In Depth Analysis: CalculatedRisk Newsletter on Real Estate (Ad Free) Read it here.

Sunday, October 10, 2010

Fed's Dudley: Costs of higher capital requirements under Basel III are "exaggerated"

by Calculated Risk on 10/10/2010 09:53:00 PM

Earlier:

  • Summary for Week ending Oct 9th (plenty of graphs)
  • Schedule for Week of Oct 10th

    The following speech focuses on Basel III capital and liquidity standards.

    From NY Fed President William Dudley: Basel and the Wider Financial Stability Agenda
    [T]he new standards will require banking organizations to significantly increase the amount of high-quality, loss-absorbing capital that they hold; significantly improve risk capture in trading, counterparty credit, securitization and other activities that the prior regulatory capital requirements did not adequately capture; make it more expensive for banks to provide liquidity guarantees to shadow banks; constrain the leverage that banking companies can take by introducing a credible, non-risk-based backstop; and increase the capacity of banks to absorb shocks that might temporarily impede their ability to access short-term funding markets.

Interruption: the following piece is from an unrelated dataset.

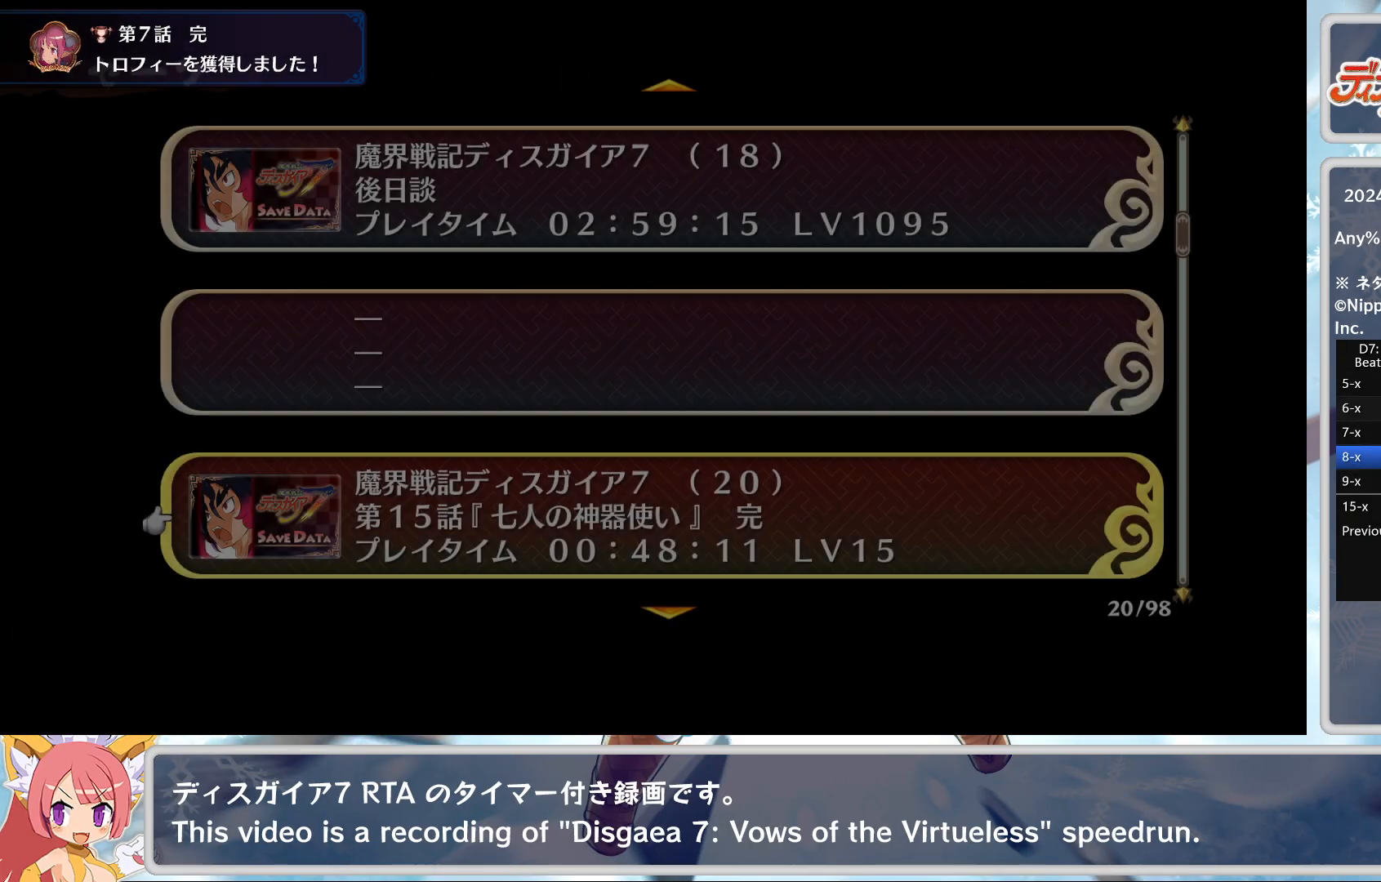
{"buttons": [], "left_stick": "center", "events": [[33, "CIRCLE", "up"], [100, "CIRCLE", "down"], [150, "CIRCLE", "up"], [233, "CIRCLE", "down"], [267, "CIRCLE", "up"], [300, "CIRCLE", "down"], [383, "CIRCLE", "up"]]}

While these changes apply directly only to large internationally active banks, they will have wider ramifications for the financial system as a whole, including nonbanks and the capital markets.
    ...
    The new capital rules are intended to provide strong incentives for banks to change their business models in ways that make the system more stable and reduce the negative impact their actions have on others—for instance, by providing incentives to standardize OTC derivatives contracts and clear such standardized trades through central counterparties. To understand what these new requirements mean for the amount of capital banks will ultimately have to hold, it is important to note that one of the intended consequences of these changes is for banks to adjust their business models in ways that reduce the risks their activities generate.
    Note that the word "intended" is highlighted in the speech. The requirement are intended to encourage banks to change thier business models and reduce risk.

    And on the costs:
    [S]ome argue that the new [Basel] standards are too severe. They argue that, in the short run, the higher standards could lead to a significant constraint in credit that could hurt the nascent economic expansion. And, they argue, in the long run, that the higher capital standards will inevitably drive up lending costs and that this will hurt economic performance. Although I believe the new standards do impose some real costs on the financial system in order to achieve real benefits, I believe that concerns over the costs are exaggerated.
    The new standards will be phased in over several years.